• _GIVEN EXERCISE_: Copy the whole listing below, line for line, without changing a single character.

Extracted data entries:

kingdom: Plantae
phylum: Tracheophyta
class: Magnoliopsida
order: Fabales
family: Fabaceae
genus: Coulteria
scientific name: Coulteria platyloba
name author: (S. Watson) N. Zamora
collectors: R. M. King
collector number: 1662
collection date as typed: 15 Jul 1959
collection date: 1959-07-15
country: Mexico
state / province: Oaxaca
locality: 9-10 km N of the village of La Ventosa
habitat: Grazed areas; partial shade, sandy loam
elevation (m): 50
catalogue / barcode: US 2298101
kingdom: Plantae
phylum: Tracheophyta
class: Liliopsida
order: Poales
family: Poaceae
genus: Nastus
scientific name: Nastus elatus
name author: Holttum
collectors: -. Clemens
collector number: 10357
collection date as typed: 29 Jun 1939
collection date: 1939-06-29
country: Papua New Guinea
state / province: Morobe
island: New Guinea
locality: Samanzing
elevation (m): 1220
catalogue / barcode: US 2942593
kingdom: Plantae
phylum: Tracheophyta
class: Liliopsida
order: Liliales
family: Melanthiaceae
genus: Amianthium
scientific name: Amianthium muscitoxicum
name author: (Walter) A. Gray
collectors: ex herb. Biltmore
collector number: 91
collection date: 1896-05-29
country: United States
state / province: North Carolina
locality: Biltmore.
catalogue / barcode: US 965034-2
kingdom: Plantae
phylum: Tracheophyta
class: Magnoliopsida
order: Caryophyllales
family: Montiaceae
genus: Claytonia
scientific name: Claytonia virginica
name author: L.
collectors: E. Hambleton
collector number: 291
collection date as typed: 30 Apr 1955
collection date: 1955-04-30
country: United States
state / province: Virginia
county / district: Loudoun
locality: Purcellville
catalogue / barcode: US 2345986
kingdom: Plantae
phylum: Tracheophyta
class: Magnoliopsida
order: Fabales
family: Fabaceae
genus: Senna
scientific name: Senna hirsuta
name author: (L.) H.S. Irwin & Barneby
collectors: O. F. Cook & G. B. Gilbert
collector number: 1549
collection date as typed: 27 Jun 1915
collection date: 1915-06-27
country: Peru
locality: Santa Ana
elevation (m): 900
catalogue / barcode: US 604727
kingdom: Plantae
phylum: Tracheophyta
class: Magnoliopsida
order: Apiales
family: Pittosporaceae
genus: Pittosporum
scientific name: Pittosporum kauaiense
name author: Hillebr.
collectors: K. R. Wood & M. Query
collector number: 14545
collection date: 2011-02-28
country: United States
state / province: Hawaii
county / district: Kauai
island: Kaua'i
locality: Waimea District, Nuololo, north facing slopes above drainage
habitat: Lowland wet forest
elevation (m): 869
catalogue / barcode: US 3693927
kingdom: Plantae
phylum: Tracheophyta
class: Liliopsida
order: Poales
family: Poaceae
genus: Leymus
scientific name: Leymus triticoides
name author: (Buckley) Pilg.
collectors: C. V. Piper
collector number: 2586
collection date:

• _SOLUTION BELOW_:
kingdom: Plantae
phylum: Tracheophyta
class: Magnoliopsida
order: Fabales
family: Fabaceae
genus: Coulteria
scientific name: Coulteria platyloba
name author: (S. Watson) N. Zamora
collectors: R. M. King
collector number: 1662
collection date as typed: 15 Jul 1959
collection date: 1959-07-15
country: Mexico
state / province: Oaxaca
locality: 9-10 km N of the village of La Ventosa
habitat: Grazed areas; partial shade, sandy loam
elevation (m): 50
catalogue / barcode: US 2298101
kingdom: Plantae
phylum: Tracheophyta
class: Liliopsida
order: Poales
family: Poaceae
genus: Nastus
scientific name: Nastus elatus
name author: Holttum
collectors: -. Clemens
collector number: 10357
collection date as typed: 29 Jun 1939
collection date: 1939-06-29
country: Papua New Guinea
state / province: Morobe
island: New Guinea
locality: Samanzing
elevation (m): 1220
catalogue / barcode: US 2942593
kingdom: Plantae
phylum: Tracheophyta
class: Liliopsida
order: Liliales
family: Melanthiaceae
genus: Amianthium
scientific name: Amianthium muscitoxicum
name author: (Walter) A. Gray
collectors: ex herb. Biltmore
collector number: 91
collection date: 1896-05-29
country: United States
state / province: North Carolina
locality: Biltmore.
catalogue / barcode: US 965034-2
kingdom: Plantae
phylum: Tracheophyta
class: Magnoliopsida
order: Caryophyllales
family: Montiaceae
genus: Claytonia
scientific name: Claytonia virginica
name author: L.
collectors: E. Hambleton
collector number: 291
collection date as typed: 30 Apr 1955
collection date: 1955-04-30
country: United States
state / province: Virginia
county / district: Loudoun
locality: Purcellville
catalogue / barcode: US 2345986
kingdom: Plantae
phylum: Tracheophyta
class: Magnoliopsida
order: Fabales
family: Fabaceae
genus: Senna
scientific name: Senna hirsuta
name author: (L.) H.S. Irwin & Barneby
collectors: O. F. Cook & G. B. Gilbert
collector number: 1549
collection date as typed: 27 Jun 1915
collection date: 1915-06-27
country: Peru
locality: Santa Ana
elevation (m): 900
catalogue / barcode: US 604727
kingdom: Plantae
phylum: Tracheophyta
class: Magnoliopsida
order: Apiales
family: Pittosporaceae
genus: Pittosporum
scientific name: Pittosporum kauaiense
name author: Hillebr.
collectors: K. R. Wood & M. Query
collector number: 14545
collection date: 2011-02-28
country: United States
state / province: Hawaii
county / district: Kauai
island: Kaua'i
locality: Waimea District, Nuololo, north facing slopes above drainage
habitat: Lowland wet forest
elevation (m): 869
catalogue / barcode: US 3693927
kingdom: Plantae
phylum: Tracheophyta
class: Liliopsida
order: Poales
family: Poaceae
genus: Leymus
scientific name: Leymus triticoides
name author: (Buckley) Pilg.
collectors: C. V. Piper
collector number: 2586
collection date:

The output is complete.